• **Your goal**
Can you return all of the lines below unchanged, leaving the pictures out?

▼

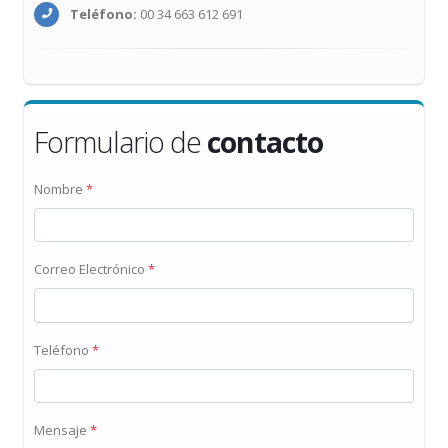
Teléfono:
00 34 663 612 691
Formulario de
contacto
Nombre
*
Correo Electrónico
*
Teléfono
*
Mensaje
*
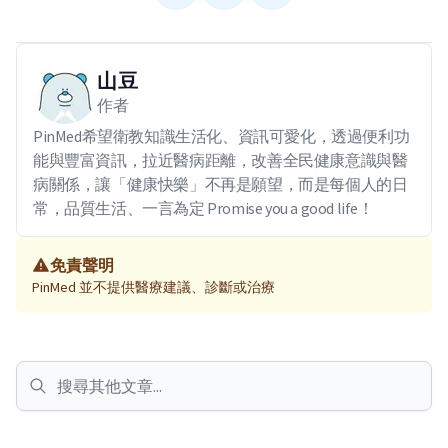
山豆
作者
PinMed希望衛教知識生活化、資訊可愛化，透過便利功
能與豐富資訊，拉近醫病距離，改善全民健康意識與醫
病關係，讓「健康快樂」不再是願望，而是每個人的日
常，品質生活、一言為定 Promise you a good life！
免責聲明
PinMed 並不提供醫療建議、診斷或治療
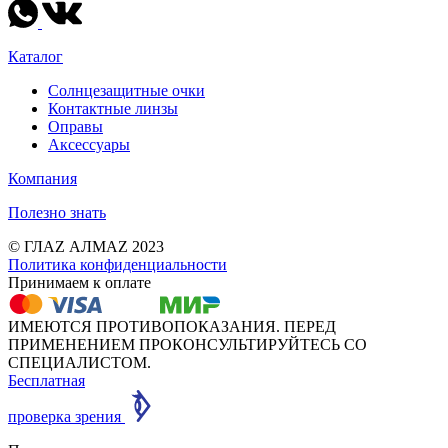
Каталог
Солнцезащитные очки
Контактные линзы
Оправы
Аксессуары
Компания
Полезно знать
© ГЛАZ АЛМАZ 2023
Политика конфиденциальности
Принимаем к оплате
ИМЕЮТСЯ ПРОТИВОПОКАЗАНИЯ. ПЕРЕД
ПРИМЕНЕНИЕМ ПРОКОНСУЛЬТИРУЙТЕСЬ СО
СПЕЦИАЛИСТОМ.
Бесплатная
проверка зрения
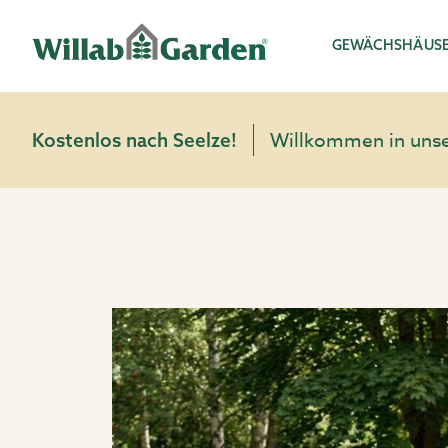
Willab Garden
GEWÄCHSHÄUS
Willkommen in unser
Kostenlos nach Seelze!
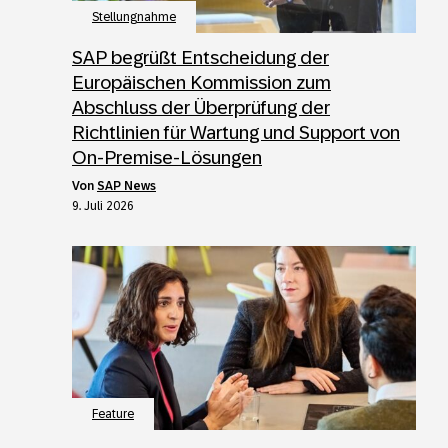
Stellungnahme
SAP begrüßt Entscheidung der
Europäischen Kommission zum
Abschluss der Überprüfung der
Richtlinien für Wartung und Support von
On-Premise-Lösungen
von
SAP News
9. Juli 2026
Feature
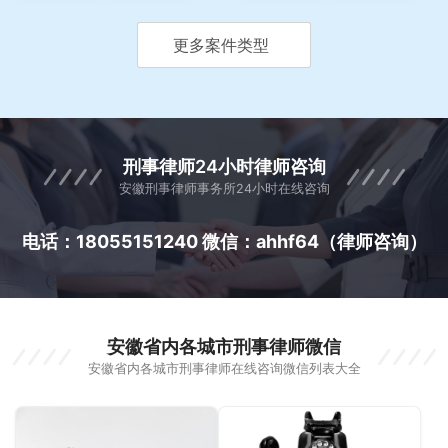
更多案件类型
刑事律师24小时律师咨询
安徽刑事律师事务所24小时在线咨询
电话：18055151240 微信：ahhf64（律师咨询）
安徽省内各城市刑事律师微信
安徽省内各城市刑事律师在线咨询微信列表大全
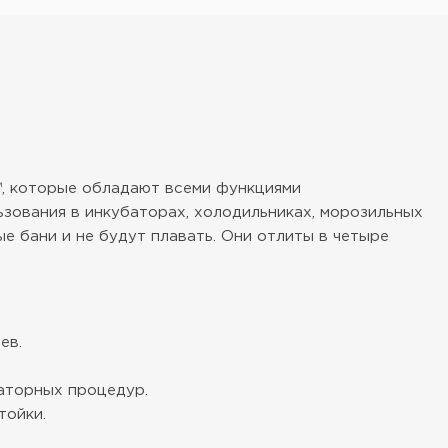
 ™, которые обладают всеми функциями
ьзования в инкубаторах, холодильниках, морозильных
е бани и не будут плавать. Они отлиты в четыре
ев.
аторных процедур.
тойки.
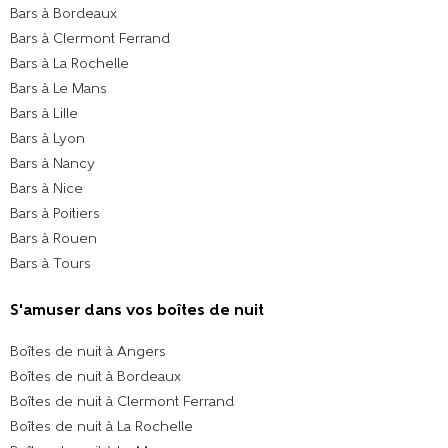
Bars à Bordeaux
Bars à Clermont Ferrand
Bars à La Rochelle
Bars à Le Mans
Bars à Lille
Bars à Lyon
Bars à Nancy
Bars à Nice
Bars à Poitiers
Bars à Rouen
Bars à Tours
S'amuser dans vos boîtes de nuit
Boîtes de nuit à Angers
Boîtes de nuit à Bordeaux
Boîtes de nuit à Clermont Ferrand
Boîtes de nuit à La Rochelle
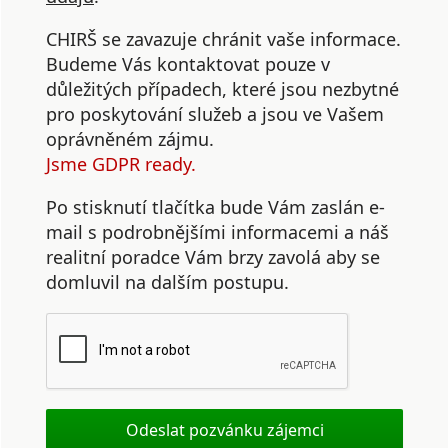
CHIRŠ se zavazuje chránit vaše informace.
Budeme Vás kontaktovat pouze v
důležitých případech, které jsou nezbytné
pro poskytování služeb a jsou ve Vašem
oprávněném zájmu.
Jsme GDPR ready.
Po stisknutí tlačítka bude Vám zaslán e-
mail s podrobnějšími informacemi a náš
realitní poradce Vám brzy zavolá aby se
domluvil na dalším postupu.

▲

• **Finished task**
Teléfono:
00 34 663 612 691
Formulario de
contacto
Nombre
*
Correo Electrónico
*
Teléfono
*
Mensaje
*
山豆
作者
PinMed希望衛教知識生活化、資訊可愛化，透過便利功
能與豐富資訊，拉近醫病距離，改善全民健康意識與醫
病關係，讓「健康快樂」不再是願望，而是每個人的日
常，品質生活、一言為定 Promise you a good life！
免責聲明
PinMed 並不提供醫療建議、診斷或治療
Каталог
Солнцезащитные очки
Контактные линзы
Оправы
Аксессуары
Компания
Полезно знать
© ГЛАZ АЛМАZ 2023
Политика конфиденциальности
Принимаем к оплате
ИМЕЮТСЯ ПРОТИВОПОКАЗАНИЯ. ПЕРЕД
ПРИМЕНЕНИЕМ ПРОКОНСУЛЬТИРУЙТЕСЬ СО
СПЕЦИАЛИСТОМ.
Бесплатная
проверка зрения
Willab Garden
GEWÄCHSHÄUS
Willkommen in unser
Kostenlos nach Seelze!
Stellungnahme
SAP begrüßt Entscheidung der
Europäischen Kommission zum
Abschluss der Überprüfung der
Richtlinien für Wartung und Support von
On-Premise-Lösungen
von
SAP News
9. Juli 2026
Feature
更多案件类型
刑事律师24小时律师咨询
安徽刑事律师事务所24小时在线咨询
电话：18055151240 微信：ahhf64（律师咨询）
安徽省内各城市刑事律师微信
安徽省内各城市刑事律师在线咨询微信列表大全
 ™, которые обладают всеми функциями
ьзования в инкубаторах, холодильниках, морозильных
е бани и не будут плавать. Они отлиты в четыре
ев.
аторных процедур.
тойки.
Bars à Bordeaux
Bars à Clermont Ferrand
Bars à La Rochelle
Bars à Le Mans
Bars à Lille
Bars à Lyon
Bars à Nancy
Bars à Nice
Bars à Poitiers
Bars à Rouen
Bars à Tours
S'amuser dans vos boîtes de nuit
Boîtes de nuit à Angers
Boîtes de nuit à Bordeaux
Boîtes de nuit à Clermont Ferrand
Boîtes de nuit à La Rochelle
CHIRŠ se zavazuje chránit vaše informace.
Budeme Vás kontaktovat pouze v
důležitých případech, které jsou nezbytné
pro poskytování služeb a jsou ve Vašem
oprávněném zájmu.
Jsme GDPR ready.
Po stisknutí tlačítka bude Vám zaslán e-
mail s podrobnějšími informacemi a náš
realitní poradce Vám brzy zavolá aby se
domluvil na dalším postupu.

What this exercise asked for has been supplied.